The root cause why it's often hard to give a clear, positive answer to the question above (whether the meeting was worth it) is the dramatic information asynchronity between the founders and the investors with respect to the startup's business. It's just natural that the founders know ten times more about their business, but if the information asychronity is too large, the founders have to spend too much time of the Board Meeting updating the investors. Then it becomes an update meeting. (That has its own merits, but running through numbers and current developments isn't something you need an in-person meeting for. In my experience, one-to-many as well as one-to-one conversations can just as well be done over the phone or Skype. Many-to-many discussions about complicated stuff is where the advantages of a physical meeting come into play.)
Also, if the investors aren't sufficiently in touch with the company it'll be hard for them to provide valuable input, and most of the ideas and suggestions they come up with will be things which the founders have already thought about themselves months earlier.
So the most important thing that you as a founder can do in order to enable an effective Board Meeting is to provide a detailed Board Pack before the meeting itself. The Board Pack should be sent out at least 48 hours before the meeting to give the investors a chance to get simple questions clarified prior to the meeting. The investors of course need to do their part as well, i.e. read the Board Pack carefully and clarify questions before the meeting. The idea is to get almost the entire "update part" done prior to the actual meeting so that you have the whole meeting for the strategic or tactical questions that you'd like to discuss.

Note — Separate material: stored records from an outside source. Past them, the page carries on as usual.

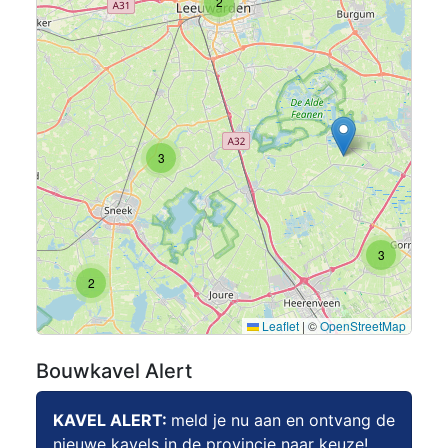
2
3
3
2
Leaflet
|
©
OpenStreetMap
Bouwkavel Alert
KAVEL ALERT:
meld je nu aan en ontvang de
nieuwe kavels in de provincie naar keuze!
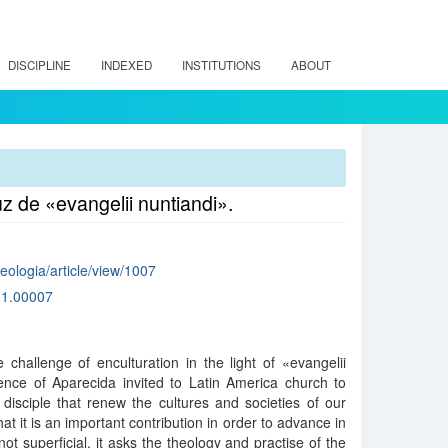
DISCIPLINE
INDEXED
INSTITUTIONS
ABOUT
uz de «evangelii nuntiandi».
teologia/article/view/1007
01.00007
challenge of enculturation in the light of «evangelii
ence of Aparecida invited to Latin America church to
disciple that renew the cultures and societies of our
hat it is an important contribution in order to advance in
ot superficial, it asks the theology and practise of the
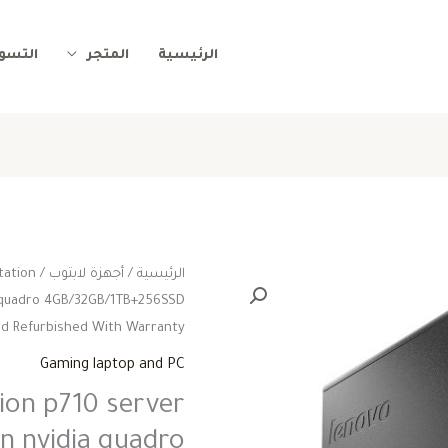
الرئيسية
المتجر
التسوي
الرئيسية
/
أجهزة لابتوب
/
tation
ا
a quadro 4GB/32GB/1TB+256SSD
ا
ed Refurbished With Warranty
Gaming laptop and PC
ه
ion p710 server
0
on nvidia quadro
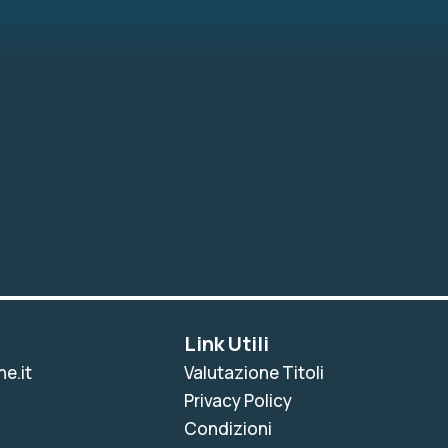
Link Utili
e.it
Valutazione Titoli
Privacy Policy
Condizioni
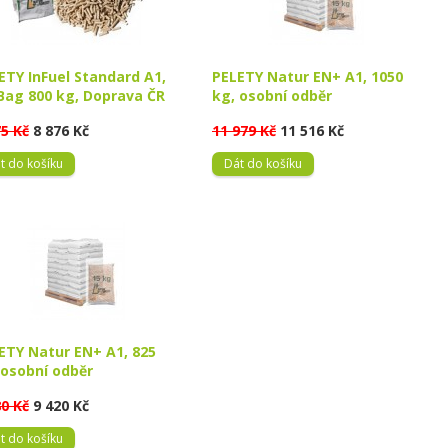
ETY InFuel Standard A1,
PELETY Natur EN+ A1, 1050
Bag 800 kg, Doprava ČR
kg, osobní odběr
75 Kč
8 876 Kč
11 979 Kč
11 516 Kč
t do košíku
Dát do košíku
ETY Natur EN+ A1, 825
 osobní odběr
80 Kč
9 420 Kč
t do košíku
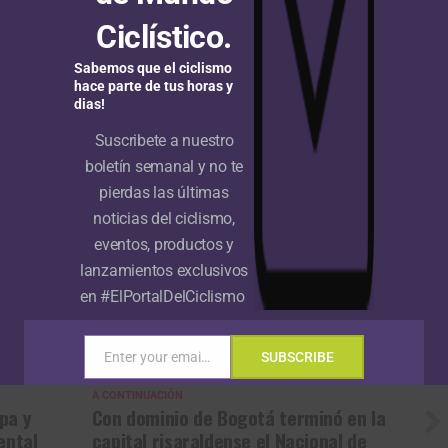
Ciclístico.
o! Welcome on
Sabemos que el ciclismo
anc
, Samudio,
hace parte de tus horas y
dias!
@etiennevanempel
amcorratec
Suscribete a nuestro
boletín semanal y no te
QFOyDc77nb
pierdas las últimas
noticias del ciclismo,
eventos, productos y
ber 15, 2022
lanzamientos exclusivos
en #ElPortalDelCiclismo
ATTILIO VIVIANI
CARLOS SAMUDIO
CHARLIE QUARTERMAN
EC TEAM
DESTACADA
ETIENNE VAN EMPEL
FICHAJES
OSCAR TÉLLEZ
SISTECRÉDITO-GW
STEFANO GANDIN
Enter your email address
SUBSCRIBE
Email
A CONTINUACIÓN
pa y
Con dominio de Bogotá terminó en la
ental
capital risaraldense el Nacional de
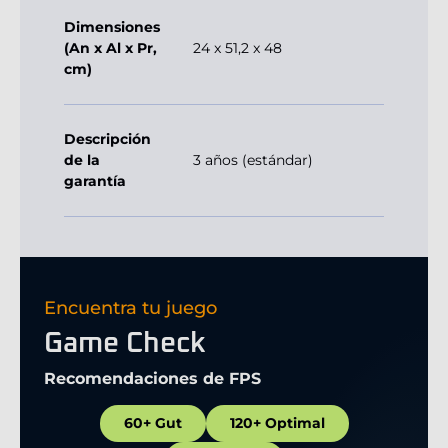
Dimensiones
(An x Al x Pr,
24 x 51,2 x 48
cm)
Descripción
de la
3 años (estándar)
garantía
Encuentra tu juego
Game Check
Recomendaciones de FPS
60+ Gut
120+ Optimal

80% of the meeting's time should be allocated to these 3-4 questions and the goal should be that you leave the meeting with a conclusion/decision on these questions, or at least with significant progress and clear next steps. That means you may have to politely interrupt people to refocus the discussion. If information asynchronity is the #1 enemy of effective Board Meetings, the human tendency to digress is enemy #2. You have to fight both.
Finally, if there are no important questions that you'd like to discuss with your investors, don't hold a Board Meeting. Do an update call instead. Usually there's lots of things to discuss, but don't force it.
One last point, pre-Board updates every ~ 2 months are not enough to keep investors in the loop. If you want your investors to really know what's going on (and thus enable them to be much more helpful), send out a weekly update email with KPIs (or a link to your Geckoboard :-) ) and information on last week's progress, current problems and next week's priorities. That weekly email can and should be very brief so that it doesn't cost you much time to write it, but even just a couple of bullet points can be immensely helpful if they are provided routinely once a week (as a company gets bigger, bi-weekly or monthly updates are sufficient but in the early days I think weekly works best). Just like the founders should do their best to keep the investors in the loop, the investors of course should do their best to stay up-to-date as well – follow the company on Twitter, subscribe to the company's blog, read everything that's written by and about the company and its key competitors, and participate in the discussions on the company's "Board Basecamp" (a Basecamp site set up for the company's founders and investors, something which many of my portfolio companies have done and which is very valuable).